REQUIREMENT: Each line of the material that mentions the word "Shhh" is to be copied.
--- START ---
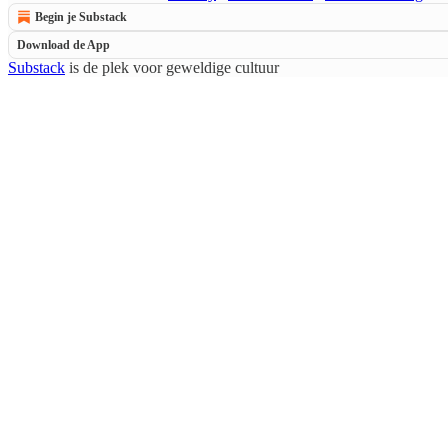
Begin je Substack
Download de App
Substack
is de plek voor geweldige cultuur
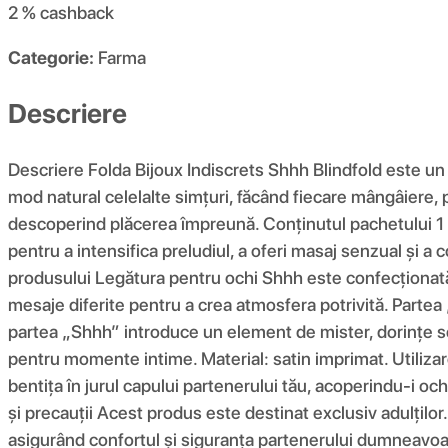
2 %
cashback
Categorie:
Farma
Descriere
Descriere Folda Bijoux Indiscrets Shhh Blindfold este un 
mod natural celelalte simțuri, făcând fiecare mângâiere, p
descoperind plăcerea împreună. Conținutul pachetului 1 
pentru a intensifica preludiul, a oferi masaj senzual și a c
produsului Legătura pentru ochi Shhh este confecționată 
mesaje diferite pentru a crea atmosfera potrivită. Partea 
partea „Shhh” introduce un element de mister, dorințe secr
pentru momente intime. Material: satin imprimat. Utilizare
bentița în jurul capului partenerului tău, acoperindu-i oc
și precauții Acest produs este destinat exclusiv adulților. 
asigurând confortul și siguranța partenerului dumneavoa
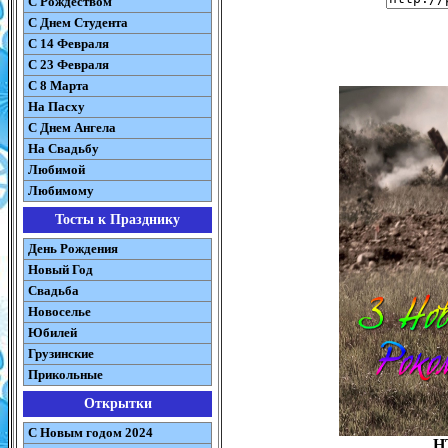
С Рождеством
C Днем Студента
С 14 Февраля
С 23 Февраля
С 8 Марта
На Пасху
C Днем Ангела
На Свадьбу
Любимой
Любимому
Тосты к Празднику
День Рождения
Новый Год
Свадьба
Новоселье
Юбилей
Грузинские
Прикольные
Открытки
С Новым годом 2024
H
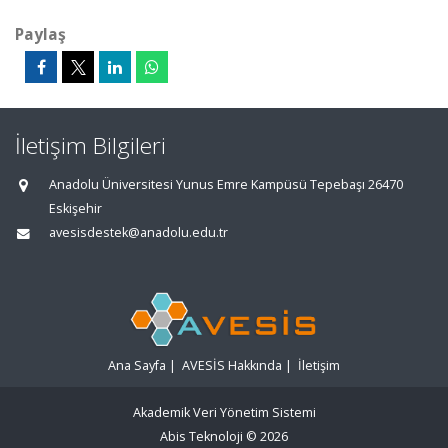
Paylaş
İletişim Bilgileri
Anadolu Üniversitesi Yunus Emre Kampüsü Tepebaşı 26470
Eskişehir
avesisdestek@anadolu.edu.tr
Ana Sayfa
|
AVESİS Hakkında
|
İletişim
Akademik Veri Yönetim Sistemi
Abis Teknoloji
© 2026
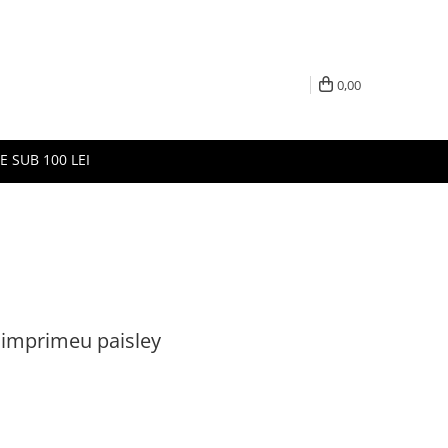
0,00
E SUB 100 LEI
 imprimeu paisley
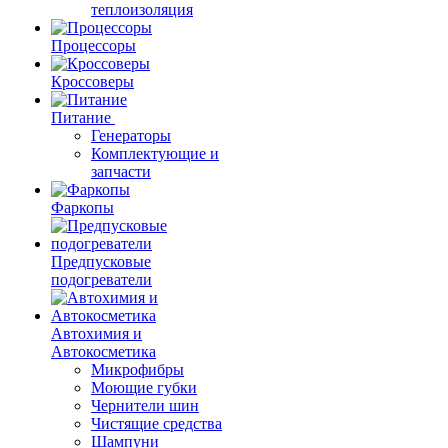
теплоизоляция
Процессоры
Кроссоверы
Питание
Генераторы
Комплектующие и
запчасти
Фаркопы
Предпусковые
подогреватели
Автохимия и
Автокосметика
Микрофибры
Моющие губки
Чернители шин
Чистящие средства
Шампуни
--- END ---
--- START ---
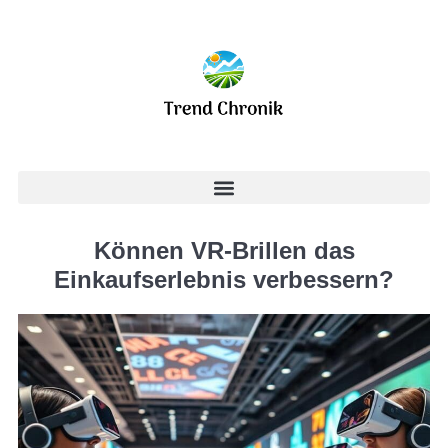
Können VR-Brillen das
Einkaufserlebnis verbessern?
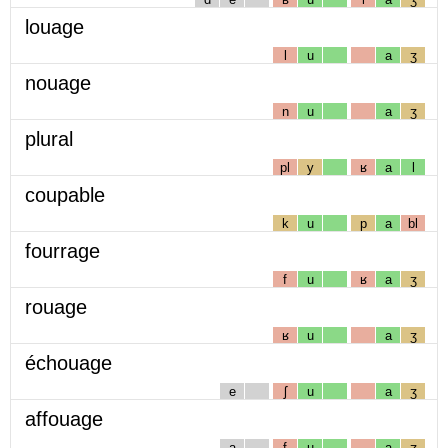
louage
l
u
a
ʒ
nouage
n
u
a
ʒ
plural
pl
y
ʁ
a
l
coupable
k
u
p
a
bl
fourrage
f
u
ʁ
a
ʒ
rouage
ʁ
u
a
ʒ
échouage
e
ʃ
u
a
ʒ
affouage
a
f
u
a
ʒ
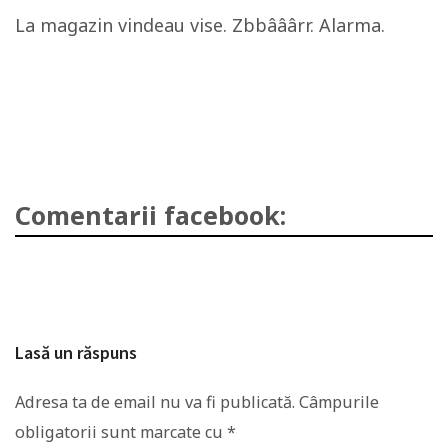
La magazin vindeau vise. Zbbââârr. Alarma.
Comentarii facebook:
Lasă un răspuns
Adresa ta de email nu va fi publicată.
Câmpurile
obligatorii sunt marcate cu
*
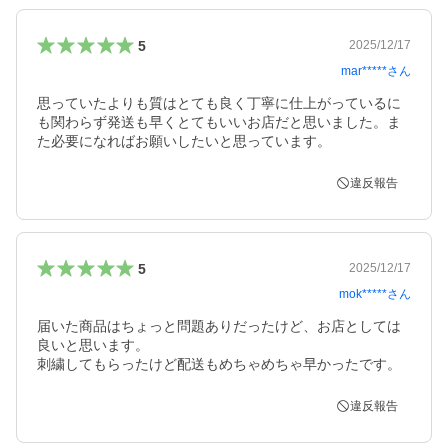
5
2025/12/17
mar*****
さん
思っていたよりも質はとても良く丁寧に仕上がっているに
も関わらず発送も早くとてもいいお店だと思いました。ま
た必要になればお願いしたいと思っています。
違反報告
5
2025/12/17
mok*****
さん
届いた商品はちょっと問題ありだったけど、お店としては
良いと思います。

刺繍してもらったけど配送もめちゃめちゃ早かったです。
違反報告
--- END ---
--- START ---
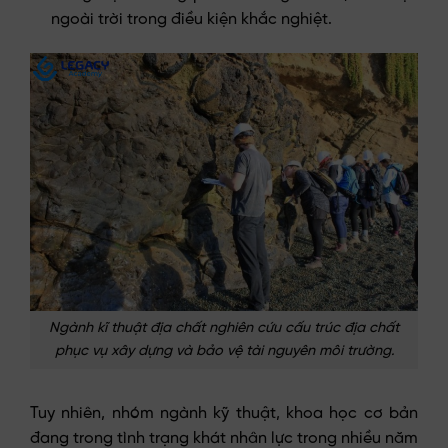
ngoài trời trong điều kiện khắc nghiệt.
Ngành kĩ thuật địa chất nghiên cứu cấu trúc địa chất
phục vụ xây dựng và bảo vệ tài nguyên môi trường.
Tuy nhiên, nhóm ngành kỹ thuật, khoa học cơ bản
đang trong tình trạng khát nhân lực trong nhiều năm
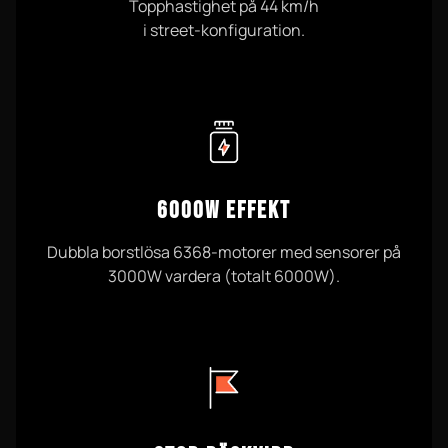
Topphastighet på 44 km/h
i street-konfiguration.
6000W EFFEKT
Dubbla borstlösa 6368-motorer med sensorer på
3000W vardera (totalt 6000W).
--- END ---
OUTPUT:
Descriere Folda Bijoux Indiscrets Shhh Blindfold este un 
produsului Legătura pentru ochi Shhh este confecționată 
partea „Shhh” introduce un element de mister, dorințe secr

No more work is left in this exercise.